[Saved entries]
-------

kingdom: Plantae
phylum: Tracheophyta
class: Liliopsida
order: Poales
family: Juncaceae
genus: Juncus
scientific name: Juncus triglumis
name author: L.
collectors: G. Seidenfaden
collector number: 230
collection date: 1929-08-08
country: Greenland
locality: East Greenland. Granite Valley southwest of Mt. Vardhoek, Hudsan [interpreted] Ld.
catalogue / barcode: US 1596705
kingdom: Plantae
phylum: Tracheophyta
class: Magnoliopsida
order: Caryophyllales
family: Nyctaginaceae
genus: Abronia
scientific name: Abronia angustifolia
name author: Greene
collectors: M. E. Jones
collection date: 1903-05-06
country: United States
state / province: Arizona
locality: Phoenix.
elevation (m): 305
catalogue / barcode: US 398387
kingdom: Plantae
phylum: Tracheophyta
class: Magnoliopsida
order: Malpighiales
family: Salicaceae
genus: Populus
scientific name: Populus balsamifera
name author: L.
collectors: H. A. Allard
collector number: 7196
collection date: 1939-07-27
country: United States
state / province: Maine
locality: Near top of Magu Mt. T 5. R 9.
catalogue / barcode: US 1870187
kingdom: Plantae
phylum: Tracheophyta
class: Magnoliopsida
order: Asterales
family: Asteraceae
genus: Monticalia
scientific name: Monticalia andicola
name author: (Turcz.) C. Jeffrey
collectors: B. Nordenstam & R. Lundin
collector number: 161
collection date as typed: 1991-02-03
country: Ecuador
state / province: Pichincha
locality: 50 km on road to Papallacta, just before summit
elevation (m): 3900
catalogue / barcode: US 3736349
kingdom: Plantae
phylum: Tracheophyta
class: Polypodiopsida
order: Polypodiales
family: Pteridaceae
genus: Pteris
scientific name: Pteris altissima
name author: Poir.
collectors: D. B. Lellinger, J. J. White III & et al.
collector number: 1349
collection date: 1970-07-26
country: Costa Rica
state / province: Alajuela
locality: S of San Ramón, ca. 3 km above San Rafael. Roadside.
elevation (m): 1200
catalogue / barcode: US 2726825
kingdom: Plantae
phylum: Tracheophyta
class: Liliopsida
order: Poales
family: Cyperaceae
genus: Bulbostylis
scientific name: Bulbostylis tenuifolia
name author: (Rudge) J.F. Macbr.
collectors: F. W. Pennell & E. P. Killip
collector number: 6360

-------

[AIM] Pull out each line of the material that contains the string "scientific", matching case exactly, and copy those lines.

[SOLUTION FOR THIS PROBLEM]
scientific name: Juncus triglumis
scientific name: Abronia angustifolia
scientific name: Populus balsamifera
scientific name: Monticalia andicola
scientific name: Pteris altissima
scientific name: Bulbostylis tenuifolia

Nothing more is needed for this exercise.